>> start Available data

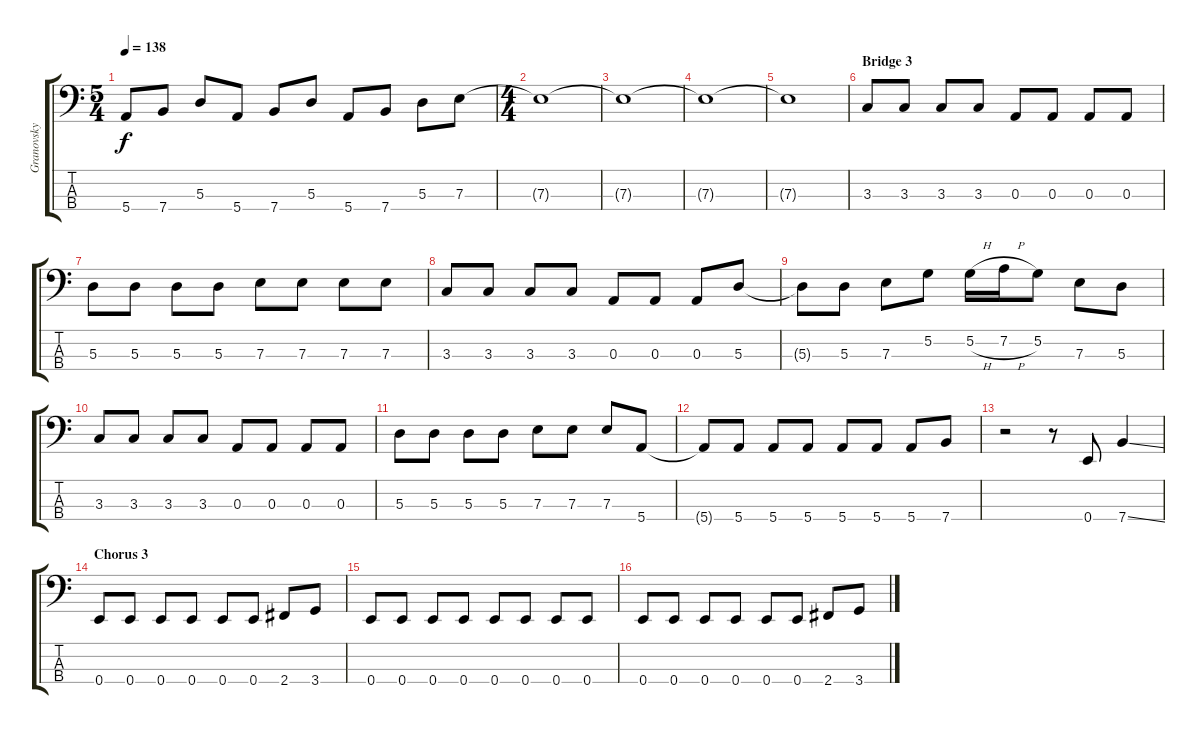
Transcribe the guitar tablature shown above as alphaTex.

\track ("Granovsky" "Granovsky") {instrument electricbassfinger}
\staff {score tabs}
\tuning (G2 D2 A1 E1) {hide}
\ts (5 4)
\tempo 138
\clef f4
\ks c
5.4.8{dy f} 7.4.8 5.3.8 5.4.8 7.4.8 5.3.8 5.4.8 7.4.8 5.3.8 7.3.8 |
\ts (4 4)
7.3{t}.1 |
7.3{t}.1 |
7.3{t}.1 |
7.3{t}.1 |
\section ("" "Bridge 3")
3.3.8 3.3.8 3.3.8 3.3.8 0.3.8 0.3.8 0.3.8 0.3.8 |
5.3.8 5.3.8 5.3.8 5.3.8 7.3.8 7.3.8 7.3.8 7.3.8 |
3.3.8 3.3.8 3.3.8 3.3.8 0.3.8 0.3.8 0.3.8 5.3.8 |
5.3{t}.8 5.3.8 7.3.8 5.2.8 5.2{h}.16 7.2{h}.16 5.2.8 7.3.8 5.3.8 |
3.3.8 3.3.8 3.3.8 3.3.8 0.3.8 0.3.8 0.3.8 0.3.8 |
5.3.8 5.3.8 5.3.8 5.3.8 7.3.8 7.3.8 7.3.8 5.4.8 |
5.4{t}.8 5.4.8 5.4.8 5.4.8 5.4.8 5.4.8 5.4.8 7.4.8 |
r.2 r.8 0.4.8 7.4{ss}.4 |
\section ("" "Chorus 3")
0.4.8 0.4.8 0.4.8 0.4.8 0.4.8 0.4.8 2.4.8 3.4.8 |
0.4.8 0.4.8 0.4.8 0.4.8 0.4.8 0.4.8 0.4.8 0.4.8 |
0.4.8 0.4.8 0.4.8 0.4.8 0.4.8 0.4.8 2.4.8 3.4.8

>> end Available data

▶ **Do this**: Could you copy the data above word for word, leaving out any pictures?

▶ **Result**:
Transcribe the guitar tablature shown above as alphaTex.

\track ("Granovsky" "Granovsky") {instrument electricbassfinger}
\staff {score tabs}
\tuning (G2 D2 A1 E1) {hide}
\ts (5 4)
\tempo 138
\clef f4
\ks c
5.4.8{dy f} 7.4.8 5.3.8 5.4.8 7.4.8 5.3.8 5.4.8 7.4.8 5.3.8 7.3.8 |
\ts (4 4)
7.3{t}.1 |
7.3{t}.1 |
7.3{t}.1 |
7.3{t}.1 |
\section ("" "Bridge 3")
3.3.8 3.3.8 3.3.8 3.3.8 0.3.8 0.3.8 0.3.8 0.3.8 |
5.3.8 5.3.8 5.3.8 5.3.8 7.3.8 7.3.8 7.3.8 7.3.8 |
3.3.8 3.3.8 3.3.8 3.3.8 0.3.8 0.3.8 0.3.8 5.3.8 |
5.3{t}.8 5.3.8 7.3.8 5.2.8 5.2{h}.16 7.2{h}.16 5.2.8 7.3.8 5.3.8 |
3.3.8 3.3.8 3.3.8 3.3.8 0.3.8 0.3.8 0.3.8 0.3.8 |
5.3.8 5.3.8 5.3.8 5.3.8 7.3.8 7.3.8 7.3.8 5.4.8 |
5.4{t}.8 5.4.8 5.4.8 5.4.8 5.4.8 5.4.8 5.4.8 7.4.8 |
r.2 r.8 0.4.8 7.4{ss}.4 |
\section ("" "Chorus 3")
0.4.8 0.4.8 0.4.8 0.4.8 0.4.8 0.4.8 2.4.8 3.4.8 |
0.4.8 0.4.8 0.4.8 0.4.8 0.4.8 0.4.8 0.4.8 0.4.8 |
0.4.8 0.4.8 0.4.8 0.4.8 0.4.8 0.4.8 2.4.8 3.4.8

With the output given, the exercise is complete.